→ **Liste des activités**:
A. Résumez en deux phrases l'extrait sur les « boites à bébé » en Allemagne.
B. Traduisez en anglais, s'il vous plaît, cette phrase de l'extrait sur les « boites à bébé » : « Il s’agissait d’un tonneau en bois tournant, encastré dans le mur, où les mères pouvaient déposer leurs nouveau-nés en tout anonymat. »

→ **Extrait fourni**:

Allemagne : contre l'infanticide, les « boites à bébé »

29 Mai 2013



À l’heure où l’Allemagne discute une nouvelle loi sur l’accouchement confidentiel, Theresa v. Tiedemann de l’association Sterni Park, et Urs Tabbert, porte-parole du SPD (parti social-démocrate) dans le « Hamburgische Bürgerschaft » (le parlement du « Land » Hambourg), nous donnent quelques éléments de réponse quant au débat sur les « boites à bébés ». Jusqu’à présent, l’Allemagne en dénombre une centaine, ce qui fait l’objet d’une controverse.


Allemagne : contre l'infanticide, les « boites à bébé »
En 2000, l’association allemande Steni Park a décidé d'ouvrir des « babyklappe » (« boite à bébés ») pour permettre aux mères en détresse d’abandonner leur bébé dans l’anonymat avec la certitude que sa progéniture sera prise en charge.

Ce principe de lieu sécurisé d'abandon de bébé vient en écho à une pratique largement répandue depuis longtemps. Le premier véritable « lieu de dépot » fut inventé à Hambourg. En 1709, un marchand néerlandais y a installé un tour d’abandon nommée « Dreahladen » dans un orphelinat. Il s’agissait d’un tonneau en bois tournant, encastré dans le mur, où les mères pouvaient déposer leurs nouveau-nés en tout anonymat.

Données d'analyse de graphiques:
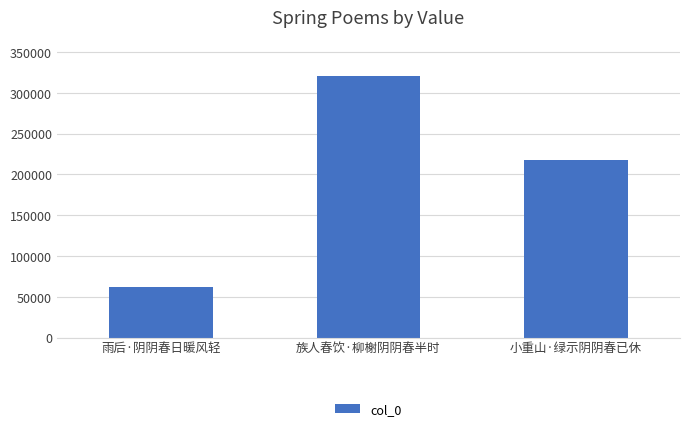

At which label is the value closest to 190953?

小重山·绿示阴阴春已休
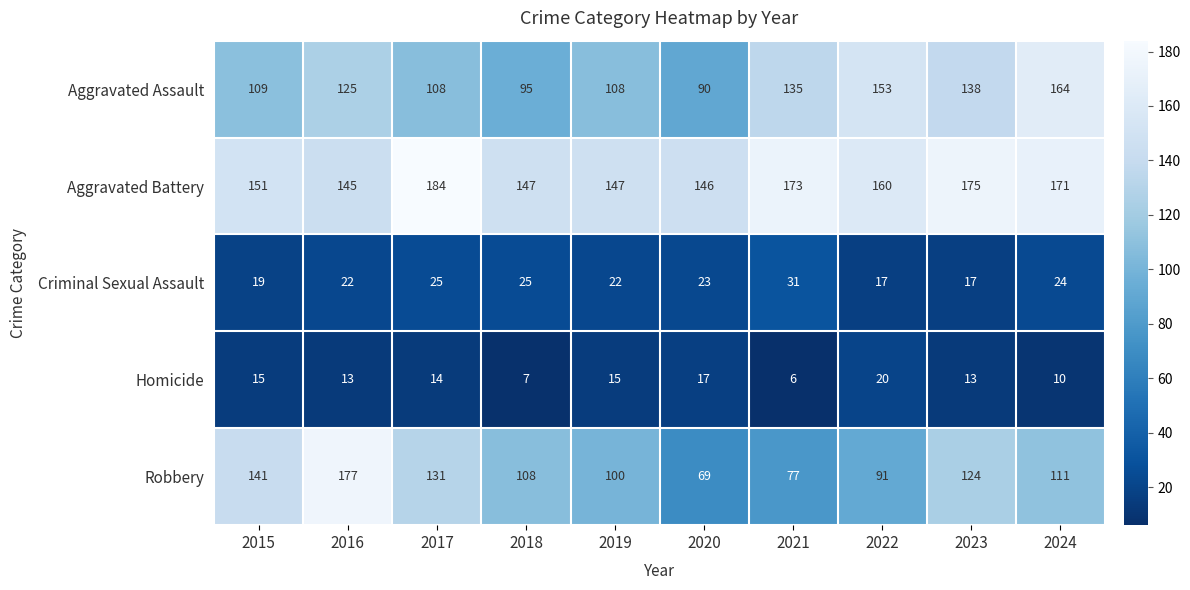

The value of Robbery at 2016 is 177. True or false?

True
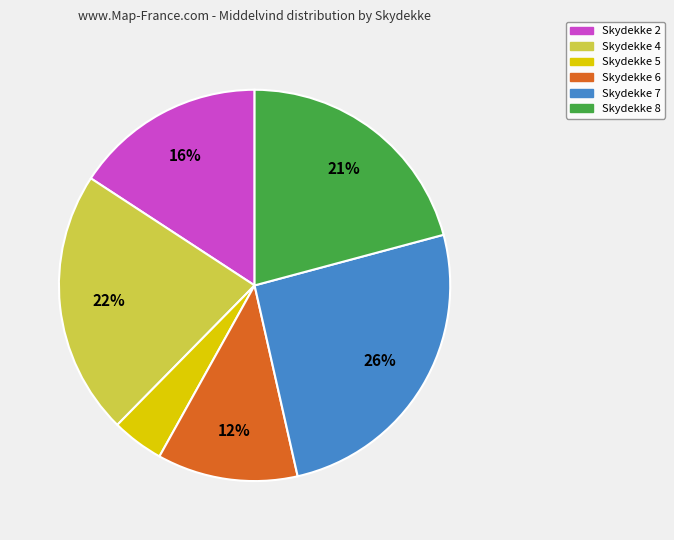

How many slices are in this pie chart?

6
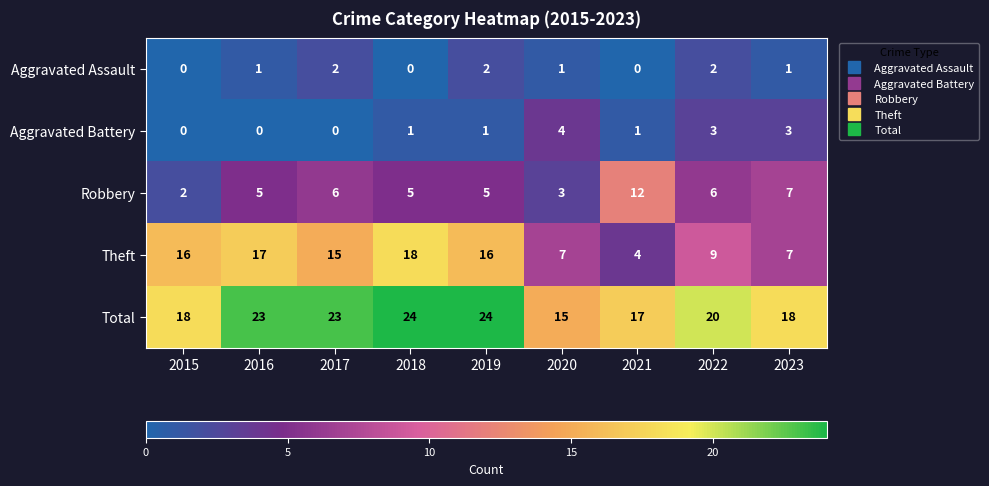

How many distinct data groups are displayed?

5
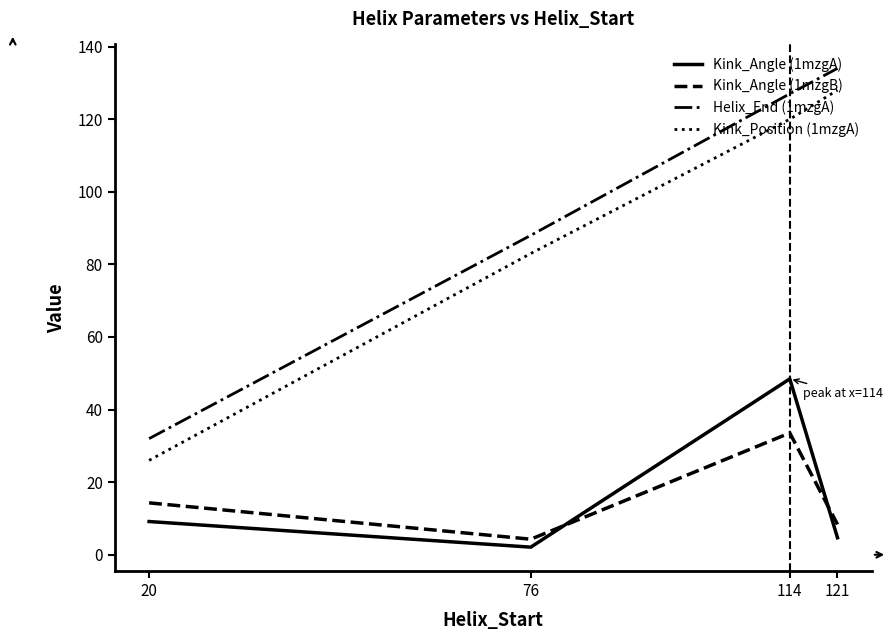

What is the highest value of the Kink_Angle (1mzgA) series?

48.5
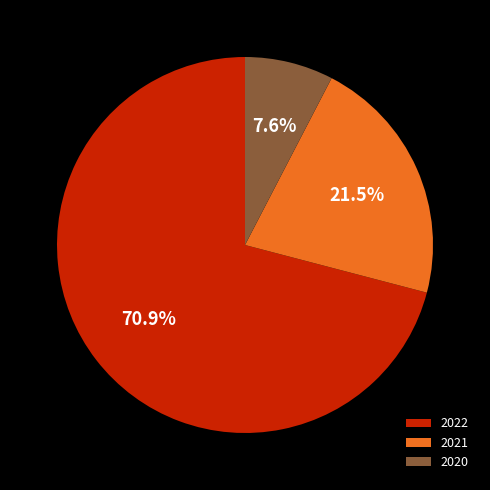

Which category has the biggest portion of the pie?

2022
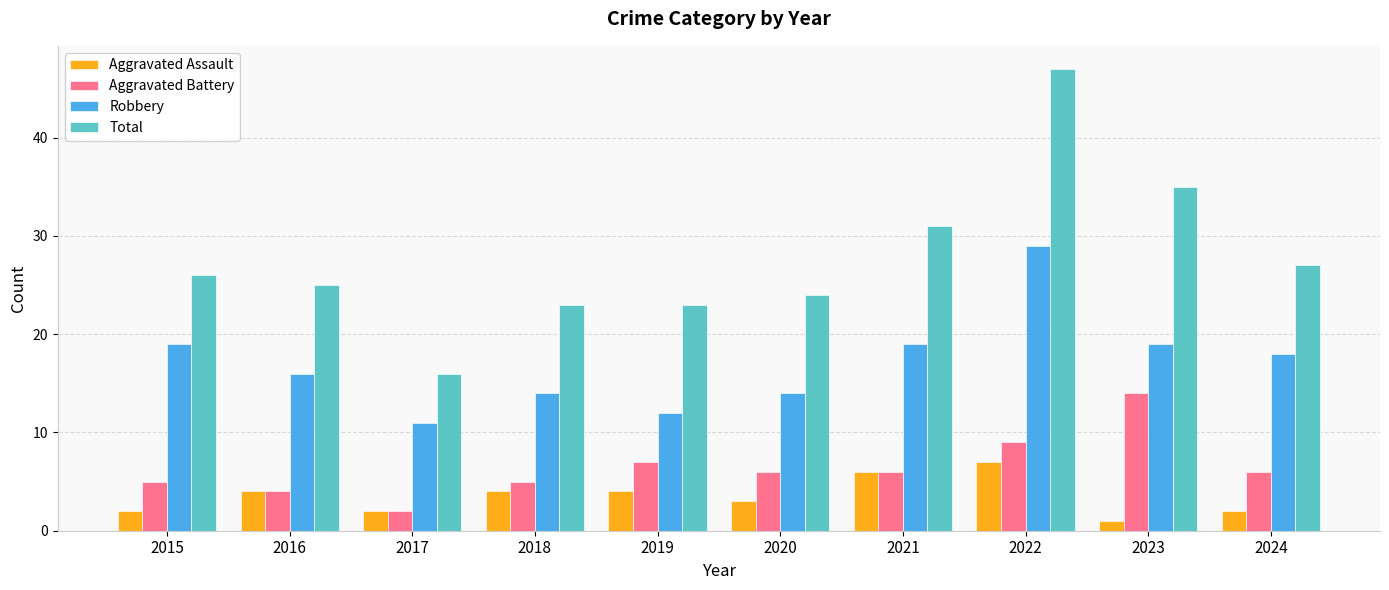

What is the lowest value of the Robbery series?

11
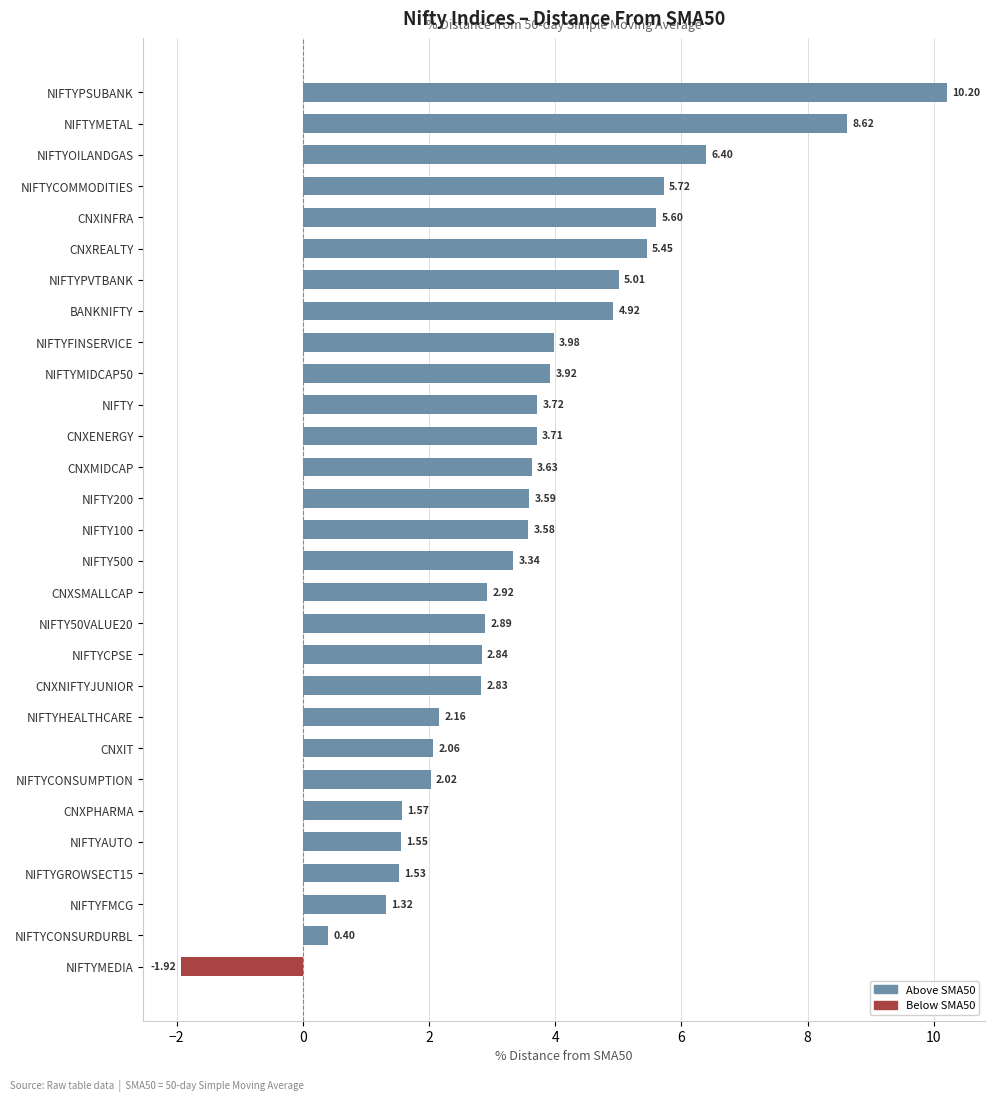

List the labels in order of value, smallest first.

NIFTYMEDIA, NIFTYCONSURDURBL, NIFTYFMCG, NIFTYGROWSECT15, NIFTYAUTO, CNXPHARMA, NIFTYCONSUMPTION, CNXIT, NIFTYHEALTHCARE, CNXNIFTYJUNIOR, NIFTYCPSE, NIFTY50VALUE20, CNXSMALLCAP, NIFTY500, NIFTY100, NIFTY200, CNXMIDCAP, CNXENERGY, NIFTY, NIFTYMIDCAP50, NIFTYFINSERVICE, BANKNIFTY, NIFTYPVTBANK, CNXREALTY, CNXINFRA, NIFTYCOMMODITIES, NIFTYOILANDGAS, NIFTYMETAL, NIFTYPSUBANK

→ **Réponses par consigne**:
A. Alors que l'Allemagne débat d'une nouvelle loi sur l'accouchement confidentiel, la centaine de « boites à bébés » que compte le pays fait l'objet d'une controverse. Ces dispositifs permettent aux mères en détresse d'abandonner leur bébé dans l'anonymat, selon une pratique répandue depuis longtemps dont le premier lieu de dépôt, un tonneau en bois tournant encastré dans le mur d'un orphelinat, fut installé à Hambourg en 1709.

B. It was a rotating wooden barrel, set into the wall, where mothers could leave their newborns in complete anonymity.